The most important investigation in suspected orbital cellulitis is a CT of the orbit to assess the depth of infection and if there are any abscesses or risk for invasion of the CNS
What are the possible causes of testicular torsion?
Testicular torsion is a urological emergency characterized by the twisting of the testicle around the spermatic cord due to inadequate attachment of tissues within the scrotum. This situation leads to the obstruction of blood flow to the affected testicle, which if not promptly treated, can result in testicular necrosis. Testicular torsion is most commonly observed in males aged 12-18 years but can occur at any age.
Aetiology
The primary cause of testicular torsion is the lack of adequate tissue attachment around the testicle, allowing it to freely rotate within the scrotum. This is often associated with the following risk factors:
- Bell-Clapper deformity: An anomaly where the testis is inadequately fixed, allowing it to rotate freely.
- Undescended testicle: Testicles that have not descended fully into the scrotum may be more prone to torsion.
- Trauma: Physical injury may precipitate torsion, although it often occurs spontaneously.
- Prior intermittent torsion: Those who have previously experienced episodes of intermittent torsion may be at higher risk.
What are the features of testicular torsion?
Testicular torsion primarily presents with the following clinical features:
- Sudden onset, severe pain in one testicle
- The event often follows minor trauma
- The affected testicle may be high riding in the scrotum
- Unilateral loss of cremaster reflex
- Persistent pain despite elevation of the testicle (negative Prehn’s sign)
What are the differentials for testicular torsion?
- Epididymitis: Characterized by a slower onset of pain, presence of urethral discharge, urinary symptoms, and relief with testicular elevation (positive Prehn’s sign).

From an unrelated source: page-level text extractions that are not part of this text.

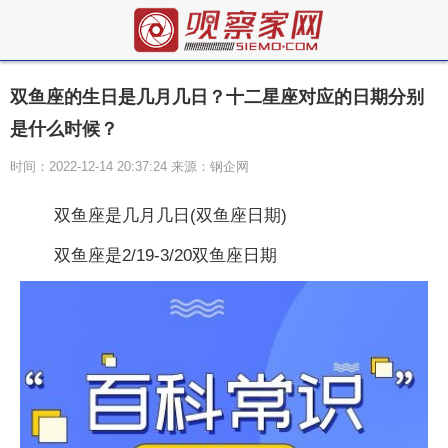
双鱼座的生日是几月几日？十二星座对应的日期分别
是什么时候？
时间：2022-12-14 20:37:24 来源：钢企网
双鱼座是几月几日(双鱼座日期)
双鱼座是2/19-3/20双鱼座日期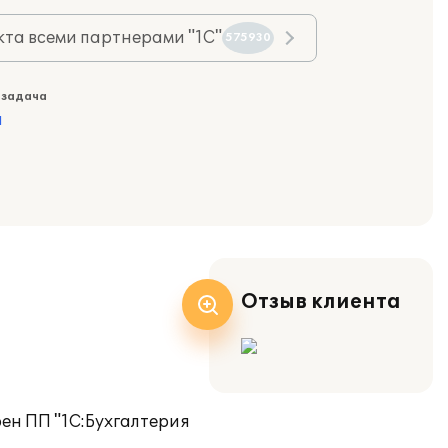
та всеми партнерами "1С"
575930
 задача
а
Отзыв клиента
ен ПП "1С:Бухгалтерия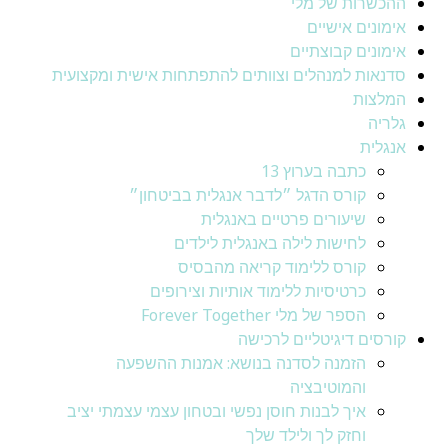
ההכשרות של מלי
אימונים אישיים
אימונים קבוצתיים
סדנאות למנהלים וצוותים להתפתחות אישית ומקצועית
המלצות
גלריה
אנגלית
כתבה בערוץ 13
קורס הדגל ״לדבר אנגלית בביטחון״
שיעורים פרטיים באנגלית
לחישות לילה באנגלית לילדים
קורס ללימוד קריאה מהבסיס
כרטיסיות ללימוד אותיות וצירופים
הספר של מלי Forever Together
קורסים דיגיטליים לרכישה
הזמנה לסדנה בנושא: אמנות ההשפעה
והמוטיבציה
איך לבנות חוסן נפשי ובטחון עצמי עצמתי יציב
וחזק לך ולילד שלך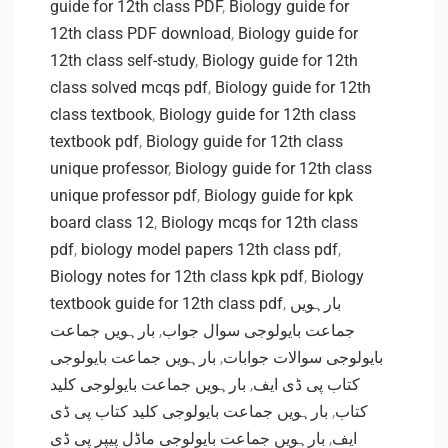
guide for 12th class PDF
,
Biology guide for
12th class PDF download
,
Biology guide for
12th class self-study
,
Biology guide for 12th
class solved mcqs pdf
,
Biology guide for 12th
class textbook
,
Biology guide for 12th class
textbook pdf
,
Biology guide for 12th class
unique professor
,
Biology guide for 12th class
unique professor pdf
,
Biology guide for kpk
board class 12
,
Biology mcqs for 12th class
pdf
,
biology model papers 12th class pdf
,
Biology notes for 12th class kpk pdf
,
Biology
textbook guide for 12th class pdf
,
بارہویں
بارہویں جماعت
,
جماعت بایولوجی سوال جواب
بارہویں جماعت بایولوجی
,
بایولوجی سوالات جوابات
بارہویں جماعت بایولوجی کلید
,
کتاب پی ڈی ایف
بارہویں جماعت بایولوجی کلید کتاب پی ڈی
,
کتاب
بارہویں جماعت بایولوجی ماڈل پیپر پی ڈی
,
ایف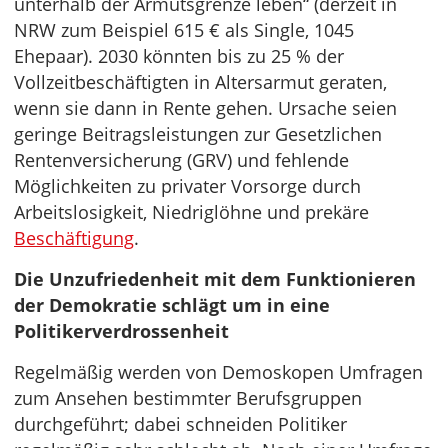
unterhalb der Armutsgrenze leben“ (derzeit in
NRW zum Beispiel 615 € als Single, 1045
Ehepaar). 2030 könnten bis zu 25 % der
Vollzeitbeschäftigten in Altersarmut geraten,
wenn sie dann in Rente gehen. Ursache seien
geringe Beitragsleistungen zur Gesetzlichen
Rentenversicherung (GRV) und fehlende
Möglichkeiten zu privater Vorsorge durch
Arbeitslosigkeit, Niedriglöhne und prekäre
Beschäftigung
.
Die Unzufriedenheit mit dem Funktionieren
der Demokratie schlägt um in eine
Politikerverdrossenheit
Regelmäßig werden von Demoskopen Umfragen
zum Ansehen bestimmter Berufsgruppen
durchgeführt; dabei schneiden Politiker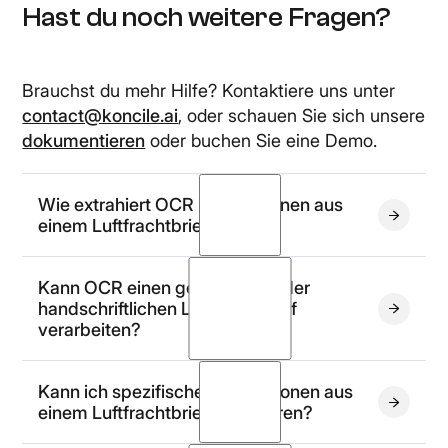
Hast du noch weitere Fragen?
Brauchst du mehr Hilfe? Kontaktiere uns unter
contact@koncile.ai
, oder schauen Sie sich unsere
dokumentieren
oder buchen Sie eine Demo.
Wie extrahiert OCR Informationen aus
einem Luftfrachtbrief (AWB)?
Kann OCR einen gedruckten oder
handschriftlichen Luftfrachtbrief
verarbeiten?
gedruckte oder
Kann ich spezifische Informationen aus
handschriftliche Luftfrachtbriefe
einem Luftfrachtbrief extrahieren?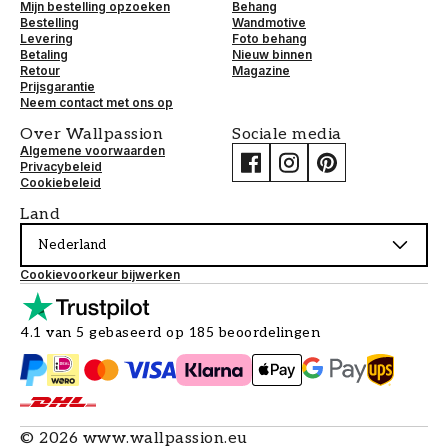
Mijn bestelling opzoeken
Behang
Bestelling
Wandmotive
Levering
Foto behang
Betaling
Nieuw binnen
Retour
Magazine
Prijsgarantie
Neem contact met ons op
Over Wallpassion
Sociale media
Algemene voorwaarden
Privacybeleid
Cookiebeleid
Land
Nederland
Cookievoorkeur bijwerken
4.1 van 5 gebaseerd op 185 beoordelingen
©
2026
www.wallpassion.eu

- Orchitis: This condition usually presents with systemic symptoms like fever, along with testicular pain and swelling.
- Trauma: Testicular rupture or hematoma may present with acute pain, but history will typically reveal a significant traumatic event.
- Inguinal Hernia: Presents with groin pain, a bulge in the inguinal area, and potential bowel symptoms but without the acute onset of testicular pain.

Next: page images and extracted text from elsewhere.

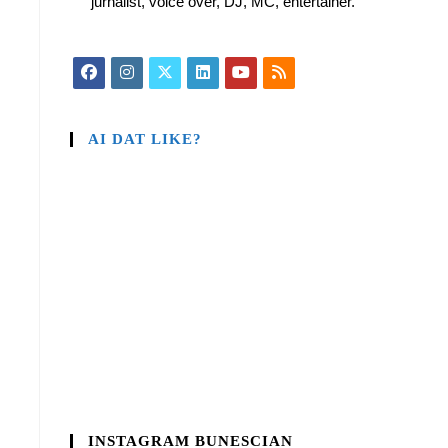
jurnalist, voice over, DJ, MC, entertainer.
AI DAT LIKE?
INSTAGRAM BUNESCIAN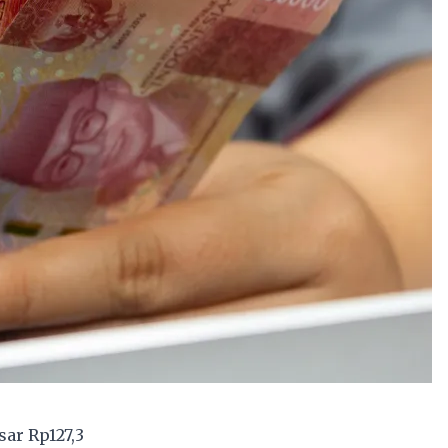
ar Rp127,3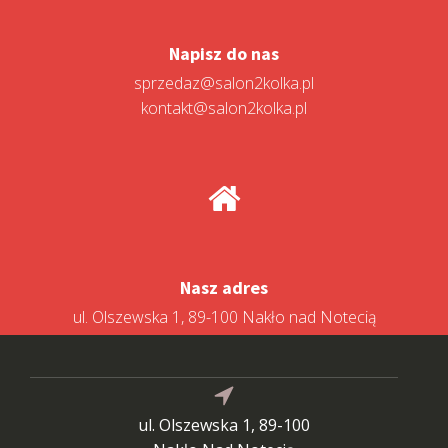
Napisz do nas
sprzedaz@salon2kolka.pl
kontakt@salon2kolka.pl
Nasz adres
ul. Olszewska 1, 89-100 Nakło nad Notecią
ul. Olszewska 1, 89-100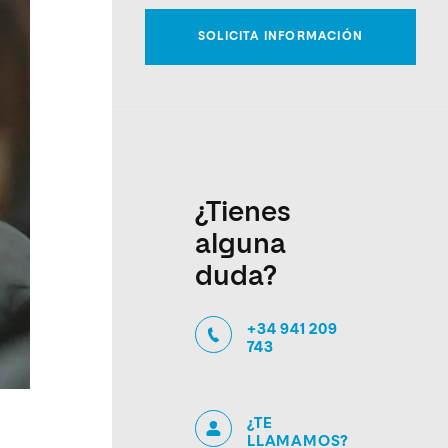
¿Tienes
alguna
duda?
+34 941 209
743
¿TE
LLAMAMOS?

How is testicular torsion investigated and managed?
While the diagnosis of testicular torsion primarily relies on clinical features, further investigations can help confirm the diagnosis and rule out differential diagnoses:
1. Doppler ultrasound: Demonstrates reduced or absent blood flow to the affected testicle.
2. Urinalysis: Can rule out infection or urinary tract inflammation.
Management
The management of testicular torsion is primarily surgical:
- Urgent surgical exploration: This is crucial to confirm the diagnosis and to attempt to salvage the testicle.
- Bilateral orchidopexy: Fixation of both testicles is performed to prevent future torsion.